1.1 Anabaptist theology: ordinary and academic
Although a few early Anabaptist leaders had formal theological training, academic theology is a relatively recent development in the tradition’s history. Persecution and theologies of separation from ‘the world’ combined to ensure that Anabaptists rarely had access (or took advantage of access) to higher education prior to the twentieth century. The notable exception to this pattern is Mennonites in the Netherlands who were mostly tolerated from the late sixteenth century and founded a seminary in 1735. By the 1800s, this group was engaging in academic theology largely along then-dominant liberal Protestant lines. North American Mennonites began to create institutions of higher education from the late nineteenth century, typically as theologically conservative Bible schools. It was only in the decades after the Second World War that Anabaptist theologians began to be recognized as significant contributors to academic discussions. Today there are also Anabaptist colleges and other educational centres in Africa, Asia, and Latin America. Even so, the vast majority of Anabaptist communities – even ones with higher education institutions – remain isolated from mainstream academic theology.
The relatively late blossoming of Anabaptist academic theology, and the fact that most Anabaptists have had little to do with it, creates a methodological conundrum for any attempt to survey ‘Anabaptist theology’. Most Anabaptist theology occurs in ordinary faith communities in the form of sermons, Bible studies, and conversations among believers. In terms of written theological materials, there is a wealth of historic devotional and catechetical manuals, hymnals, confessions, and short treatises. The Martyrs Mirror, a seventeenth-century collection of Anabaptist and other Christian martyr stories, has served alongside the Bible as the basic theological text for many Anabaptists. Representing ‘Anabaptist theology’ through a synthesis of key texts by early leaders and modern academics offers only an approximation at best.
There is, however, no easy way to draw together all the disparate sources that comprise the dataset of Anabaptist theology. The most common approach remains that of focusing on canonical sixteenth- and twentieth-century writings. While there are questionable historiographic assumptions underlying this approach, this brief encyclopaedia article is not the place to redress the neglect of Anabaptist theologies developed between, for instance, Menno Simon’s death in 1561 and the publication of Harold Bender’s ‘The Anabaptist Vision’ in 1944. Nor is it the place to resolve completely the predominant influence that the latter text – a product of a distinctly US-based, Swiss-German Mennonite perspective – has had in defining Anabaptist theology (though more on this topic below), or to produce a fully revised portrait of the subject that does justice to the contributions of women and people of colour. Scholars will lack an adequate portrait of Anabaptist theology until these topics are addressed thoroughly. While this introductory text attempts to incorporate a diversity of Anabaptist voices and to honour the ‘ordinary’ (non-academic) character of most Anabaptist theology, at this point it remains reliant on existing scholarship and all its limitations.

* COLLECTED DATA:
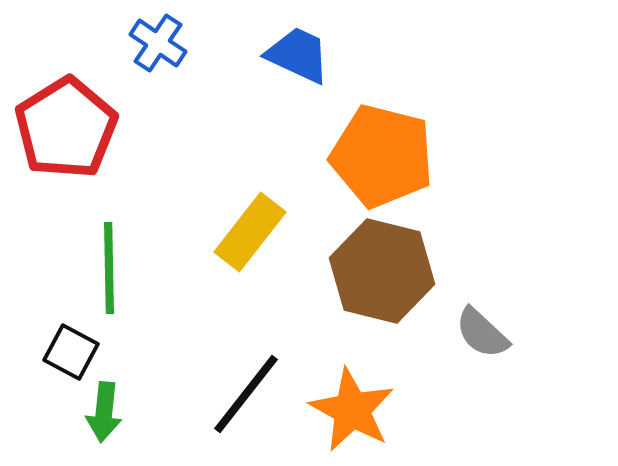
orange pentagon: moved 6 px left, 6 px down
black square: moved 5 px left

* PROBLEMS TO WORK ON:
- a) Answer these questions using the article on Anabaptist theology.
(i) In what year did Mennonites in the Netherlands found a seminary?
(ii) Which collection has served alongside the Bible as the basic theological text for many Anabaptists?
(iii) In what year was Harold Bender's 'The Anabaptist Vision' published?
- b) In the article on Anabaptist theology, take the part that opens with the words "The relatively late" and closes with "approximation at best.", and write it out again with "sermons" swapped for "homilies".
- c) Continue the article on Anabaptist theology, picking up after its final sentence.

* OUTPUTS IN ORDER:
- a)
(i) 1735
(ii) The Martyrs Mirror
(iii) 1944

- b)
The relatively late blossoming of Anabaptist academic theology, and the fact that most Anabaptists have had little to do with it, creates a methodological conundrum for any attempt to survey ‘Anabaptist theology’. Most Anabaptist theology occurs in ordinary faith communities in the form of homilies, Bible studies, and conversations among believers. In terms of written theological materials, there is a wealth of historic devotional and catechetical manuals, hymnals, confessions, and short treatises. The Martyrs Mirror, a seventeenth-century collection of Anabaptist and other Christian martyr stories, has served alongside the Bible as the basic theological text for many Anabaptists. Representing ‘Anabaptist theology’ through a synthesis of key texts by early leaders and modern academics offers only an approximation at best.

- c)
1.2 Locating Anabaptist theology in time and place
The dominant picture of Anabaptism that has persisted since the sixteenth century in Catholic and Protestant polemic portrays Anabaptists as dangerous radicals seeking to overthrow the social order. The term ‘Anabaptist’, meaning ‘re-baptizer’, was applied to the sixteenth-century believers’ baptizing movements in order to label their participants as heretical criminals. (Catholic authorities invoked the prohibition of rebaptism contained in the sixth-century Justinian Code, which identified the act as a violation of the Church’s doctrine punishable by death.) Over the course of the sixteenth century, this legal designation morphed into a religious category that was at times accepted by those to whom it was applied (Monge 2008), even if they often used other terms for themselves (Brethren, the Baptism-Minded, etc.). For many Catholic and Protestant authorities, the theological and political character of Anabaptism was most clearly disclosed in Thomas Müntzer’s revolutionary preaching during the German Peasants’ War of the early 1520s, which they saw as bearing fruit in the disastrous Anabaptist Kingdom of Münster (1534–1535), where prophetic leaders violently enforced polygamy and economic sharing.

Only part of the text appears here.